┌──
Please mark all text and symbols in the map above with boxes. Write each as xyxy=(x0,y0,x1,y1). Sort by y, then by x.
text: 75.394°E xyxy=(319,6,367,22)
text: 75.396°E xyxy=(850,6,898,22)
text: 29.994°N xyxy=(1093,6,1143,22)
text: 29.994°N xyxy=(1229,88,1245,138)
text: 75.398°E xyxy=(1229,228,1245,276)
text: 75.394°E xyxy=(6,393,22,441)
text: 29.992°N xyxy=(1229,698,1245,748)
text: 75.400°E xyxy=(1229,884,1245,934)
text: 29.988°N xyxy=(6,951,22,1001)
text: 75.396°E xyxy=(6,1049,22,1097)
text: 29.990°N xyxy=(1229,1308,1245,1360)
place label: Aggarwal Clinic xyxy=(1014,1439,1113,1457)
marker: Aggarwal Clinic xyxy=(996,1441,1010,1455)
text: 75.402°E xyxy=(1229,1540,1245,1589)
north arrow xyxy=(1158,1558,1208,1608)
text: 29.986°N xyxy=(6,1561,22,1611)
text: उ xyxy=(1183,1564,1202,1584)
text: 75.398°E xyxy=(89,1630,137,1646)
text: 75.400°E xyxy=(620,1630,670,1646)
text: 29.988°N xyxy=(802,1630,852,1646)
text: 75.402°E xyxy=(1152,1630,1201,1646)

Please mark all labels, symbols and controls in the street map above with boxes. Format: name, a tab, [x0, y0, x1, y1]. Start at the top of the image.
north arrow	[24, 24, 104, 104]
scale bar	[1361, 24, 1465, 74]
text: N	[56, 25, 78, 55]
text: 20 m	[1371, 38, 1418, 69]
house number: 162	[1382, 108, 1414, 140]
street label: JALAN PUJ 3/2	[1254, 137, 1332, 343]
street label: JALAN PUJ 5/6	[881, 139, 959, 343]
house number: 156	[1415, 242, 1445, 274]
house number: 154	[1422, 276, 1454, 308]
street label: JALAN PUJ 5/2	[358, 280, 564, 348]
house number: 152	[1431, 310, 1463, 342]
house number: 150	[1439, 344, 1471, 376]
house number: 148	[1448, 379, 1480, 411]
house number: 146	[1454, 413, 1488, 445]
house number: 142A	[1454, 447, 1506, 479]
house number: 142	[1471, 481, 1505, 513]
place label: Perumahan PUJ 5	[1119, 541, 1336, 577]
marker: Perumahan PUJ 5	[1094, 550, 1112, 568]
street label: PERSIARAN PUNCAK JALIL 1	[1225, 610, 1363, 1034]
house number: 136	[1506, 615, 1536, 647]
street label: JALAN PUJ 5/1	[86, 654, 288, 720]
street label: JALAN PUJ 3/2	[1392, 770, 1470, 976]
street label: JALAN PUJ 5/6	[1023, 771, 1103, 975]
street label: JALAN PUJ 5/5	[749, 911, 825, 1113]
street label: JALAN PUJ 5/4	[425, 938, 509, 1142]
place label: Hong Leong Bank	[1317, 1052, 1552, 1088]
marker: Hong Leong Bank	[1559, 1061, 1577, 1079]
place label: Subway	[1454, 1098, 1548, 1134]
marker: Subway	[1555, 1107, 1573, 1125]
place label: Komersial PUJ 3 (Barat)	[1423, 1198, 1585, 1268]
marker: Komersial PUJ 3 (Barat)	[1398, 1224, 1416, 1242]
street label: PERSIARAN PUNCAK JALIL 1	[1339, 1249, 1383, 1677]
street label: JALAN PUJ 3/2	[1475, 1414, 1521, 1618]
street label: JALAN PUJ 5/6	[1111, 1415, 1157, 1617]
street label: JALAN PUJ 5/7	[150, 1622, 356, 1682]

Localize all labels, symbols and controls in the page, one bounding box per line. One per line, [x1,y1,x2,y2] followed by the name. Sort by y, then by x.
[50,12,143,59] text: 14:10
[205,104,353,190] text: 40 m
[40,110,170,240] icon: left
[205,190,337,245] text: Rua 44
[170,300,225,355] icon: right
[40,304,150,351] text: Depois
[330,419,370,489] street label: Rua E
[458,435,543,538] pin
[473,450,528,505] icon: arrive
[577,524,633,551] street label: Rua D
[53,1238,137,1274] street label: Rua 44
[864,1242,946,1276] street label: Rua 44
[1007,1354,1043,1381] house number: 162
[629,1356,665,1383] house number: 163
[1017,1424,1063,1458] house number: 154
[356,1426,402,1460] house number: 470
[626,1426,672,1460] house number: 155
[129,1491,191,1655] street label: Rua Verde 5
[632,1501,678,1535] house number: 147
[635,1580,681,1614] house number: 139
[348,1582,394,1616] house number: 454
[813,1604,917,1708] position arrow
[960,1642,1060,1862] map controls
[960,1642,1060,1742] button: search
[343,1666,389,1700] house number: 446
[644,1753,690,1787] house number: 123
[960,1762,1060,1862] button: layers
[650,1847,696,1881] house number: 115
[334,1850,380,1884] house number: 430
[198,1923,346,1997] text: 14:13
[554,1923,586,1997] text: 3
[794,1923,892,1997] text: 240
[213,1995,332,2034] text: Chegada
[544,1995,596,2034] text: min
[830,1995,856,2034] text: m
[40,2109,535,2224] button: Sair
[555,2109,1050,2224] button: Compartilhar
└──
*TASK TO CARRY OUT*. Scan the records for the string "above" and show every line that contains it.

*ANSWER TO THE PROBLEM*.
Please mark all text and symbols in the map above with boxes. Write each as xyxy=(x0,y0,x1,y1). Sort by y, then by x.
Please mark all labels, symbols and controls in the street map above with boxes. Format: name, a tab, [x0, y0, x1, y1]. Start at the top of the image.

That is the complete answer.